Thursday, 15 December 2016

Float, float on.

We arrived at Inle Lake in the early evening- too late to enjoy the spectacular views of the lake but they were waiting for us the following morning – my birthday! We had breakfast & I opened my presents from Mr L and from our guide Khet, before heading out on one of the long wooden boats across the lake  to visit  the local market. We have visited a few markets on our travels but this was by far the best. So bright & vibrant & full of an amazing mixture of smells & of locals from different villages/ ethnic groups in their own traditional dress selling the sort of  produce that we had seen growing  in the fields the previous day,  as well as fish from the lake. 
The lake is 22km long & 10km at its widest & not particularly deep – max 12ft in the rainy season & is home to more than 40,000 people who reside in the 4 villages that are built on the lake; homes, huts, schools, shops, workshops - all built on stilts above the water & only accessible by boat. It was incredible going up & down the waterways in between these villages. More amazing are the crops of tomatoes & other vegetables/fruit they grow on the lake. They do this by adding soil and seaweed to the floating water hyacinth to create a floating piece of land & then anchor it to the bottom of the lake with long sticks of bamboo & plant the crop – vast quantities of it. Genius 

In the afternoon we headed back to the hotel & following a “discussion” with the tour company we were moved to a deluxe waterfront bungalow which afforded us amazing views of the beautiful lake. Perfect. Well it was my birthday! In the evening, on Khet’s recommendation we headed into downtown Nyaung Shwe 4km away but  30mins drive due to terrible roads, to a restaurant that had live music. When we arrived we were shown to a table with birthday balloons on each of the 6 chairs. For the two of us. It was v kind of them but looked like the saddest birthday ever. Everyone was so sweet though & after we had eaten the lights went out & they brought over a plate of fresh fruit with candles in it & all the staff, customers & the band Sang happy birthday – lovely but hugely embarrassing. After a delicious g&t & several Myanmar beers I decided it was time for me to sing with the band.
They were initially delighted & my rendition of ‘country roads’ went down well but after I slaughtered ‘wonderful tonight’ they wrestled the microphone off me & my short lived career with the band was over. Ah well their loss. 

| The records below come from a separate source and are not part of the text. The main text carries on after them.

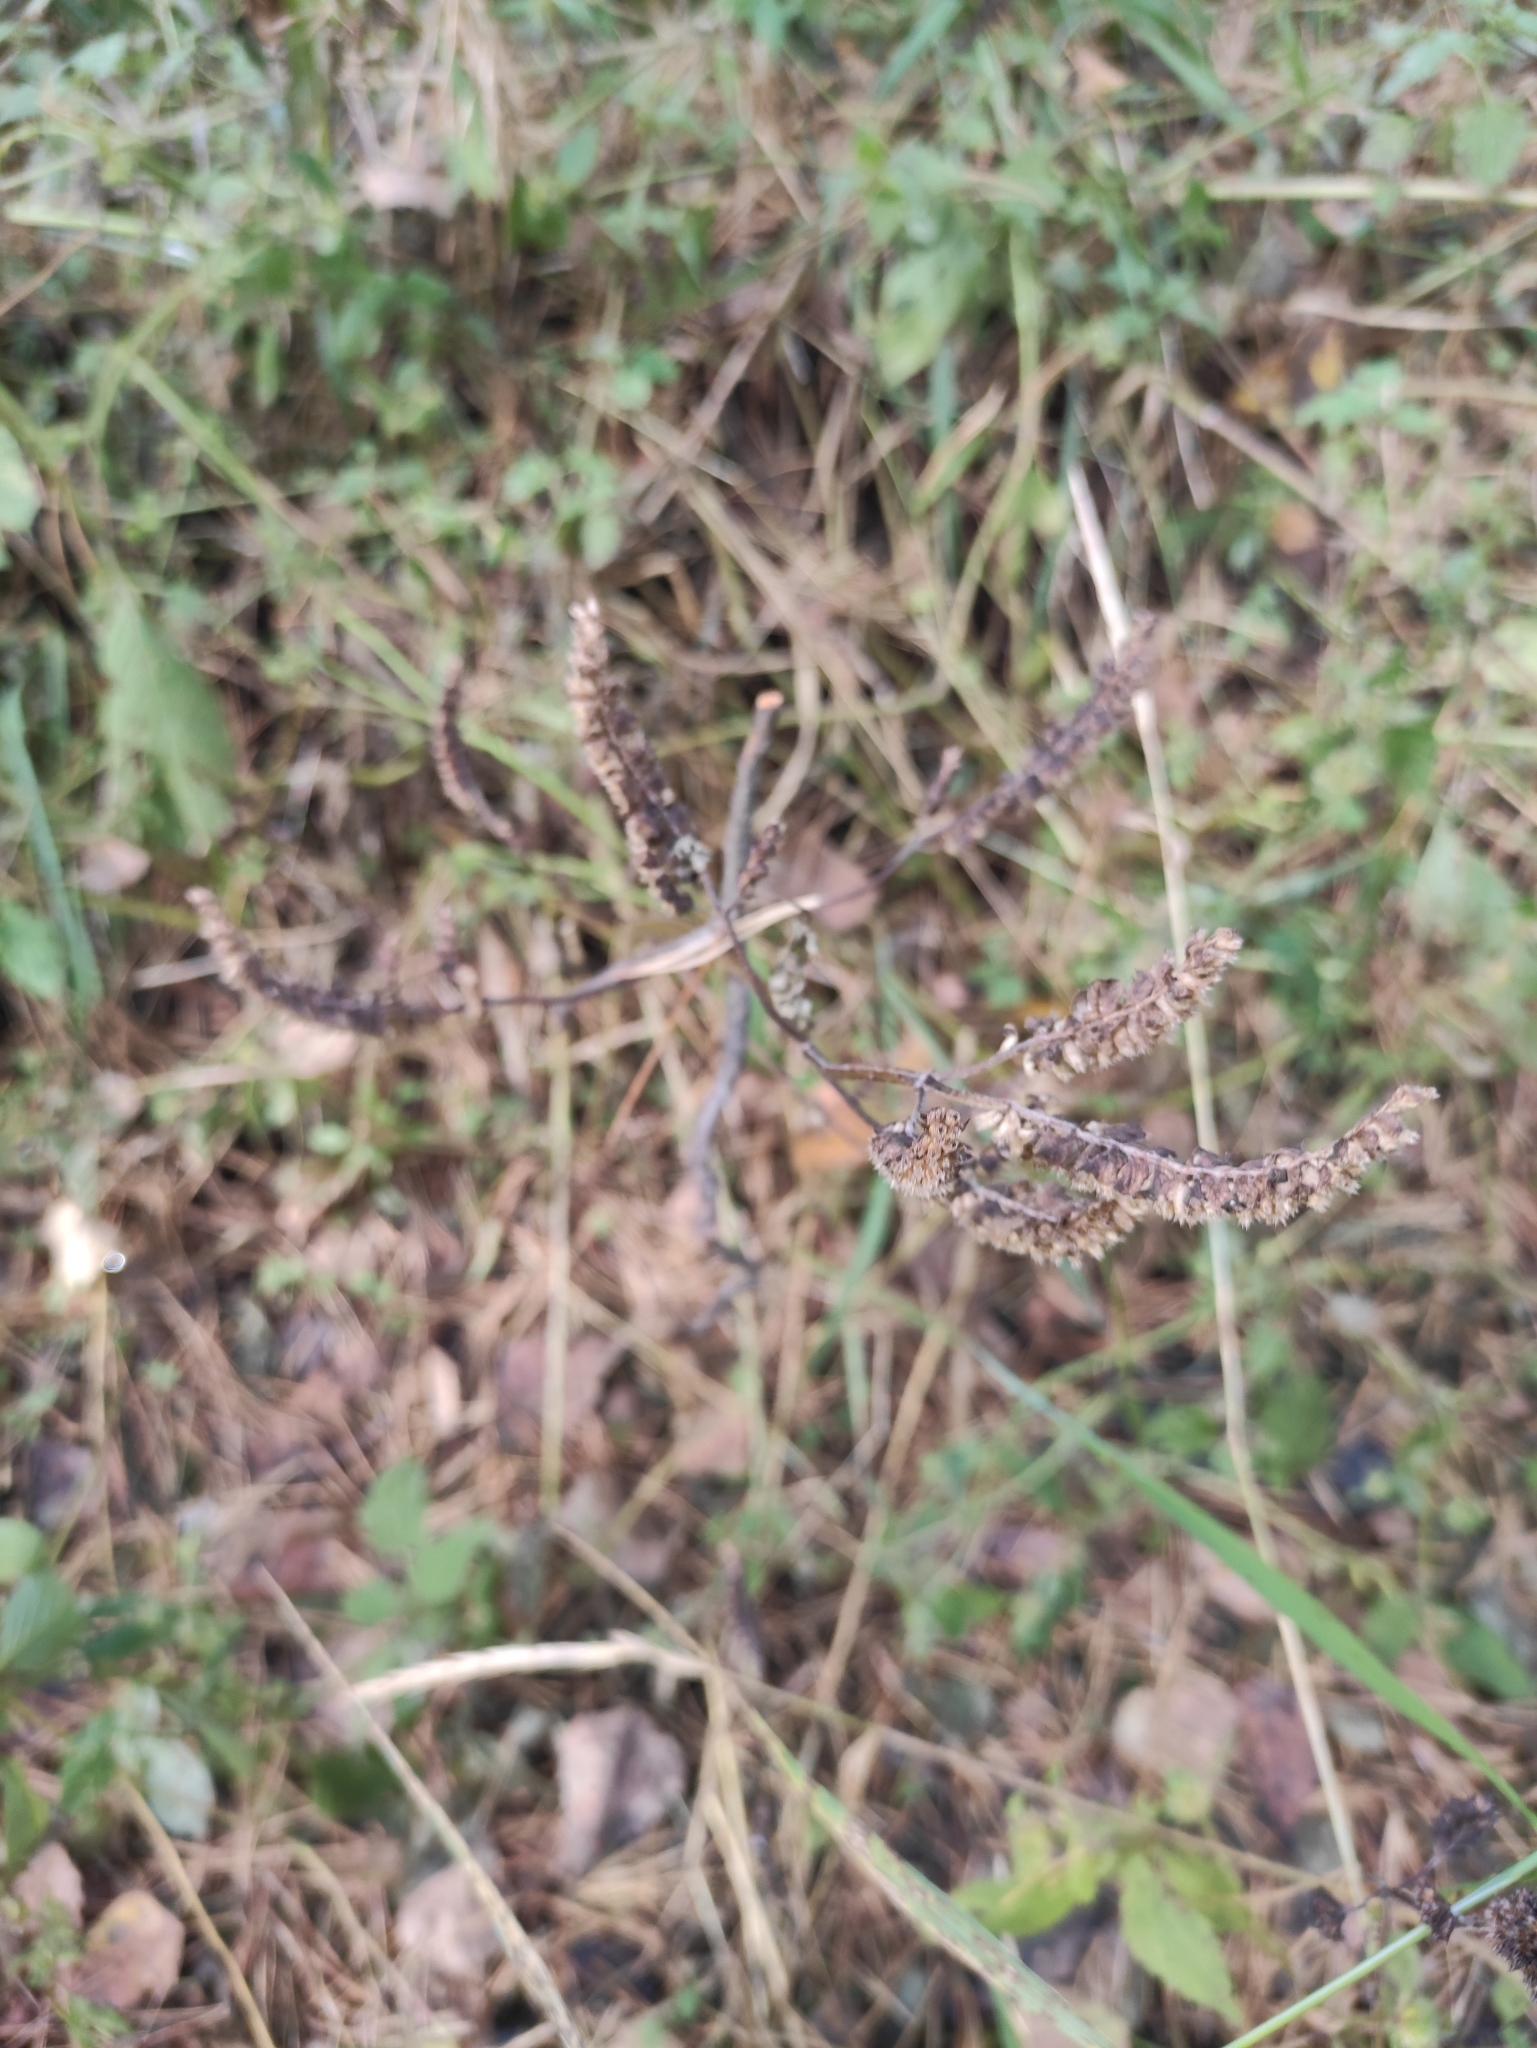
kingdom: Plantae
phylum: Tracheophyta
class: Magnoliopsida
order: Lamiales
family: Lamiaceae
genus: Elsholtzia
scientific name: Elsholtzia ciliata
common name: Ciliate elsholtzia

The following morning the promise of seeing a beautiful sunrise from our bed didn’t materialise as there was a thick fog but it still looked amazing. Back on the boat we visited a small village where, up until 10 yrs ago no-one was allowed to enter – even people from Myanmar. They still resist elements of the outside though & it's people are very poor and uneducated. The area attracts tourists because it has a hundreds of pagodas  clustered together; many in a poor state of repair, some even  have trees growing out of the middle of them & most have been robbed of any valuables by treasure hunters over the centuries. A few have been renovated. It was like Bagan but crammed into a small space. 

As our time in Inle Lake came to an end we headed to the tiny  Heho airport where we were given a sticker (not sure why) & our flight was announced by a lady carrying a board around like they do at the start of each round of a boxing match. Our flight with Nok Airways back to Yangon took a little over 1hr –plenty of time to enjoy our complimentary rice crackers.